DHAKA, Sept. 25 (Xinhua) -- Bangladesh's remittance income from the United States in the 2011-12 fiscal year ending in June plunged but the inflow remained stable from another two top traditional foreign currency sending Gulf states, a bank official said Tuesday.
The Bangladesh Bank official who preferred to be unnamed said inflow of remittances from Bangladeshis in the U.S., the country's third-largest source of foreign currency after Saudi Arabia and the United Arab Emirates (UAE), fell by about 19 percent year on year to 1.50 billion U.S. dollar in the 2011-12 fiscal year (July 2011-June 2012).
Remittance inflows fell from some non-Middle East countries in the wake of global economic meltdown which took toll on U.S. and some European economies, said the bank official.
He said both job opportunities and incomes of the non-resident Bangladeshis (NRBs) in the U.S. and some European countries squeezed over the last years due to the global recession.
As the inflow of remittances from traditional Middle East states remained stable, the official said Bangladesh witnessed a 10 percent growth in the income of one of the key sources of foreign exchange in the last fiscal year.
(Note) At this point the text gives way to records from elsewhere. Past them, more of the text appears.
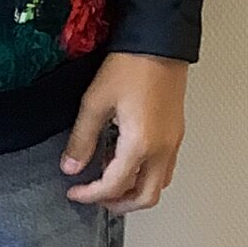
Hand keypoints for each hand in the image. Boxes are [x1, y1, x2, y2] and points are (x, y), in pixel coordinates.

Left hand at [62, 52, 188, 213]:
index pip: (114, 186)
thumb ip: (82, 139)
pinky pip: (165, 168)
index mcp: (140, 144)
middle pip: (145, 197)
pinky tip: (128, 160)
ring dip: (135, 192)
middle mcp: (162, 149)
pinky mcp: (176, 132)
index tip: (74, 191)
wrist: (160, 42)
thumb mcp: (95, 101)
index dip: (91, 195)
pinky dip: (146, 175)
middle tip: (96, 198)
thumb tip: (70, 166)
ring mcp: (173, 142)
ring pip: (159, 185)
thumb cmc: (130, 66)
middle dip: (119, 204)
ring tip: (111, 182)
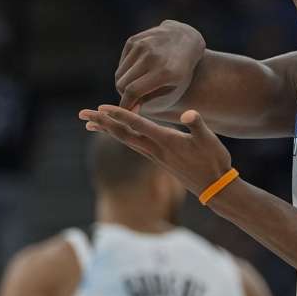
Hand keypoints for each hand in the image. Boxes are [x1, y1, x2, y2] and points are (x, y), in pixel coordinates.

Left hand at [79, 106, 232, 196]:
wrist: (215, 188)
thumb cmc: (214, 161)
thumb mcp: (210, 140)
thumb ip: (198, 124)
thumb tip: (189, 114)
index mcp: (166, 141)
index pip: (138, 125)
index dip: (119, 114)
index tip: (100, 107)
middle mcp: (156, 150)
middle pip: (122, 134)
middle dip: (102, 122)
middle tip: (82, 114)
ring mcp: (156, 156)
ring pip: (125, 140)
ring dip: (107, 130)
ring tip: (90, 123)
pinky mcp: (159, 160)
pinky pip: (134, 145)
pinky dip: (121, 136)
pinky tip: (117, 133)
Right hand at [115, 20, 205, 111]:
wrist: (184, 39)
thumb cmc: (180, 71)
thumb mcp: (172, 88)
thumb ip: (149, 99)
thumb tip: (129, 110)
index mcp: (164, 72)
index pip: (133, 91)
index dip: (126, 104)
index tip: (125, 112)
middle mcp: (151, 57)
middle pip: (122, 83)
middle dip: (124, 95)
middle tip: (132, 99)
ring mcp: (141, 46)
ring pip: (120, 74)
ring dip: (124, 83)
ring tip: (136, 87)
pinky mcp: (134, 40)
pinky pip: (122, 63)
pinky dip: (126, 71)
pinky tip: (137, 73)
Quoting the latest data from the Bangladesh Bank, he said inflow of remittances by millions of NRBs in the 2011-12 fiscal year reached a record high of about 13 billion U.S. dollars, mainly thanks to Saudi Arabia and the UAE which host several millions of Bangladeshis.
According to the official, Bangladesh during the last fiscal year fetched its highest remittance of 3.68 billion U.S. dollars from Saudi Arabia, a growth of about 12 percent year on year.
The country also fetched 2.40 billion U.S. dollars from the UAE, up 20 percent on a yearly basis, followed by about 1.498 billion U. S. dollars from the U.S., 1.19 billion U.S. dollars from Kuwait and 987.46 million U.S. dollars from the United Kingdom.
Apart from these top five countries, Bangladesh's remittance earnings in the last fiscal year stood at 847.49 billion U.S. dollars from Malaysia, 400.93 million U.S. dollars from Oman, 335. 26 million U.S. dollars from Qatar, 311.46 million U.S. dollars from Singapore, 298.46 million U.S. dollars from Bahrain, 244.75 million U.S. dollars from Italy and 53.27 million U.S. dollars from Australia.
Officials hope that Bangladesh's remittance growth will again pick up a higher pace in the current 2012-13 fiscal year (July 2012-June 2013) as employment boom for millions of foreign job seekers in the remittance-reliant impoverished nation of about 153 million people had continued since January this year after years of slump due to recession.
Data from the country's Bureau of Manpower Employment and Training (BMET) show "some 374,837 Bangladeshis in January-June found overseas jobs, a rise of nearly 50 percent over the same period last year."
Of the total overseas employment in the first half of 2012, more than two-thirds of Bangladeshi workers found jobs in some Middle East countries including the UAE, according to the BMET.